Wir kaufen oft Champignon ein, um etwas im Hause zu haben, das man für verschiedene Gerichte gebrauchen kann. Im Zweifelsfall taugen Champignon für eine schnelle Spagetti-Sauce. Doch dann werden wir zu Galliern und streiten um die Zutaten und die Details der Zubereitung. Das macht aber deutlich wie vielseitig die Champignon sind und wie unkaputtbar. Man kann den Champignon roh in einen Salat schneiden oder ihn stundenlang in einer Sauce auslaugen lassen. Man kann ihn ganz lassen, ihn in grobe Stücke schneiden, ihn blättrig schneiden oder fein hacken ( siehe http://de.wikipedia.org/wiki/Duxelles ) . Champignons enthalten sehr viel Flüssigkeit, was vielleicht etwas überrascht, weil sie im rohen Zustand ja eher ein extrem trockener Feinschaumschwamm sind. Erhitzt man sie, tritt sehr schnell die Flüssigkeit aus. Wie man damit umgeht ist ein wesentlicher Teil des Zubereitungsprozesses.

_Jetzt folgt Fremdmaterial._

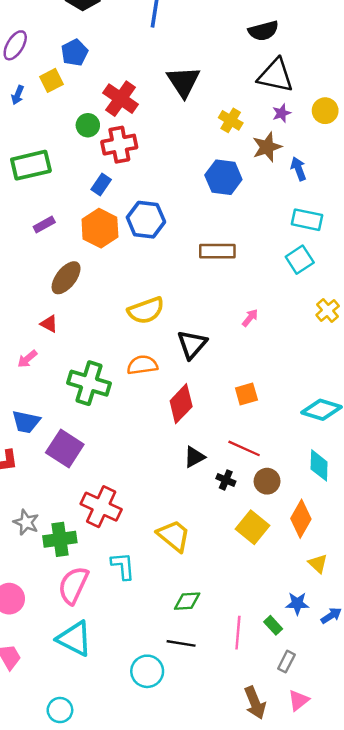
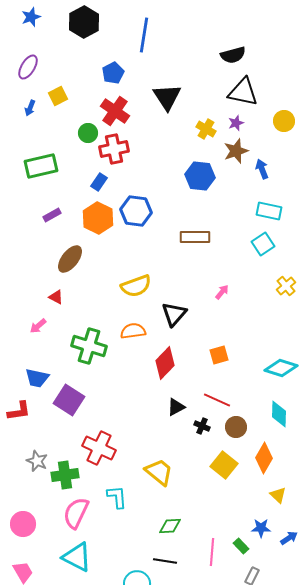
blue pentagon: (75, 53) -> (113, 73), moved
purple star: (282, 113) -> (236, 123), moved

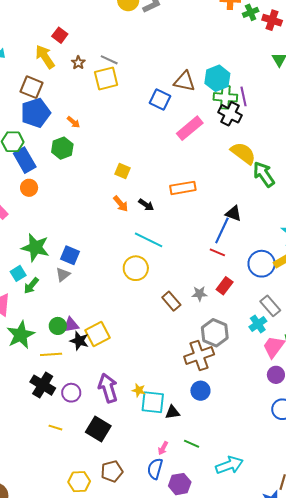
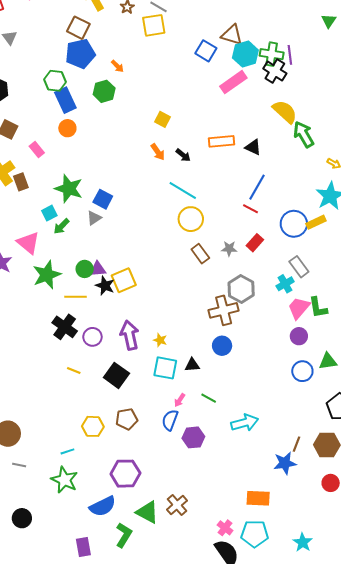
cyan hexagon: (217, 78) -> (245, 54), moved
black triangle: (233, 213) -> (253, 147), moved
yellow circle: (136, 268) -> (191, 219), moved
cyan square: (153, 402) -> (165, 368), moved

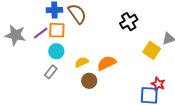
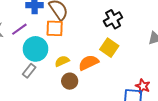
orange square: (57, 30) -> (55, 28), moved
yellow square: (152, 50) -> (109, 48), moved
cyan circle: (56, 51) -> (36, 49), size x1.5

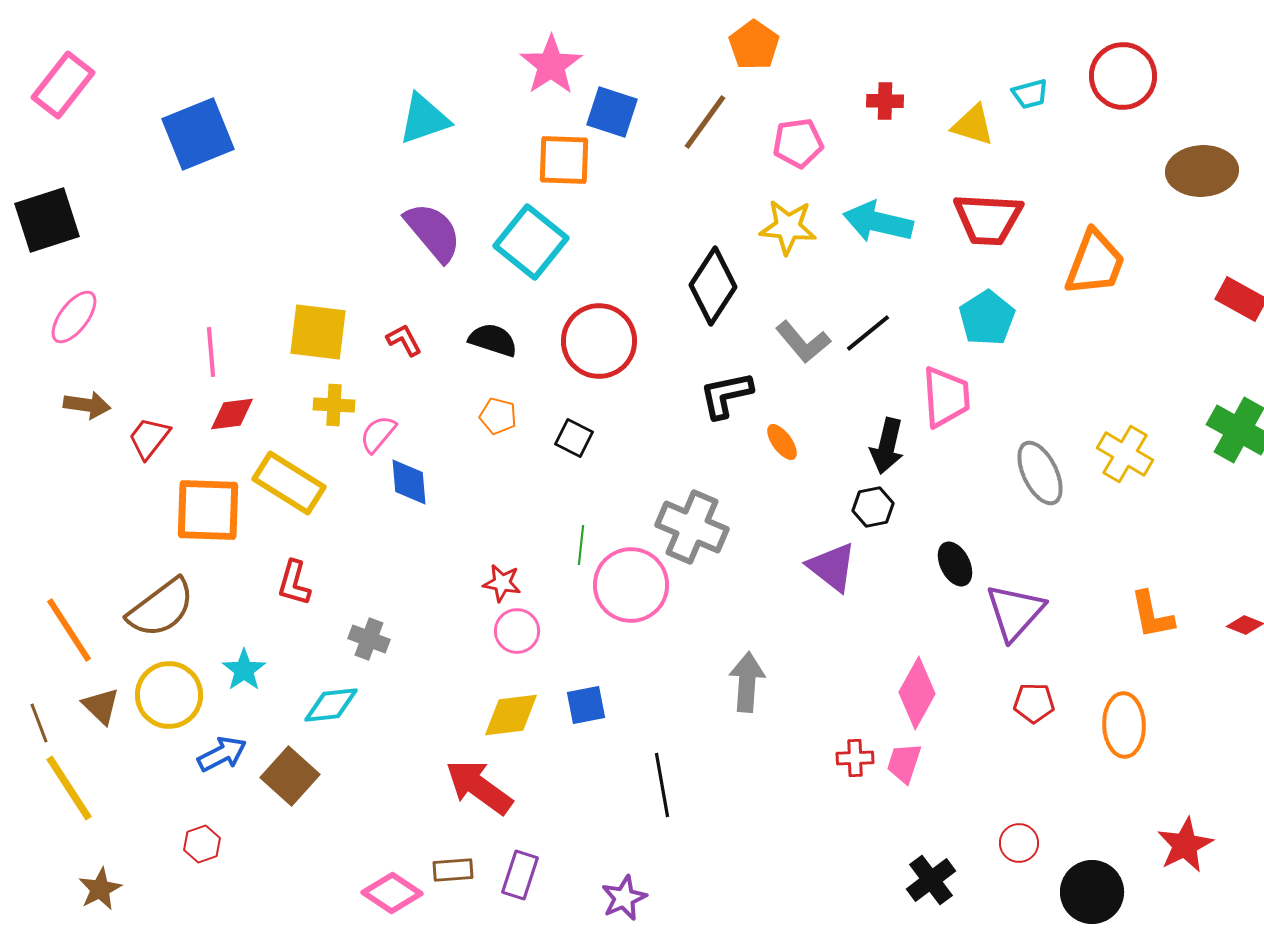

Wir machen jetzt „Champignon aller Creme“ als eine Pasta-Sauce. Ich empfehle hier Spagetti oder Tagliatelle (also feine Bandnudeln). Vielleicht ist „aller Creme“ auch irreführend, denn ich will hier bewusst keine eingekochte Sahnesauce haben. Die Champignons werden in feine Blätter geschnitten und in Butter oder Öl angeschwitzt. Von vornherein salzen, sodass schnell Wasser gezogen wird. Die Champignonblätter sollen aber viel von Ihrem ursprünglichen Biss behalten und beim Essen auf der Zunge den Eindruck von weichen Mandelnblättern haben. Gleichzeitig brauche ich aber die austretende Flüssigkeit für eine leicht suppige Sauce, die mit einem Schuss Sahne nur etwas angebunden wird. Das Ganze ist also ein Gratwanderung, mit der man erst beginnt, wenn die Nudeln bereits in das kochende Wasser gekommen sind. Entscheidend für den angestrebten Effekt ist auch die Dicke der Scheiben. Sind sie zu dünn, verlieren sie zu schnell Ihren Biss und wir bekommen mehr Flüssigkeit, als wir brauchen.

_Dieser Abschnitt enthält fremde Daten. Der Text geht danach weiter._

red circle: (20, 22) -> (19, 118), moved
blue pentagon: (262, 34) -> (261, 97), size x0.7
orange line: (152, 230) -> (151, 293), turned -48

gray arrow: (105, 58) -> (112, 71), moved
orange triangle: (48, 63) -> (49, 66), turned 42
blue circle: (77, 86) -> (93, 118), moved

Jetzt brauchen wir noch Säure und Schärfe. Von Anfang an würde ich Peperonie in irgend einer Form mit verarbeiten. Die schwächste Variante wäre es, eine getrocknete, eingelegte oder frische Schote im Ganzen hinzuzugeben und vor dem Servieren wieder herauszufischen. Bevor die Sahne hineinkommt, auf jeden Fall etwas Zitronensaft dazugeben. Wenn man will kann man Knoblauch am Anfang und frische Kräuter ganz zuletzt zugeben.

Auf dem Tisch stellt man noch eine Flasche Olivenöl und eine Pfeffermühle und wer will, tankt damit noch etwas Frische nach.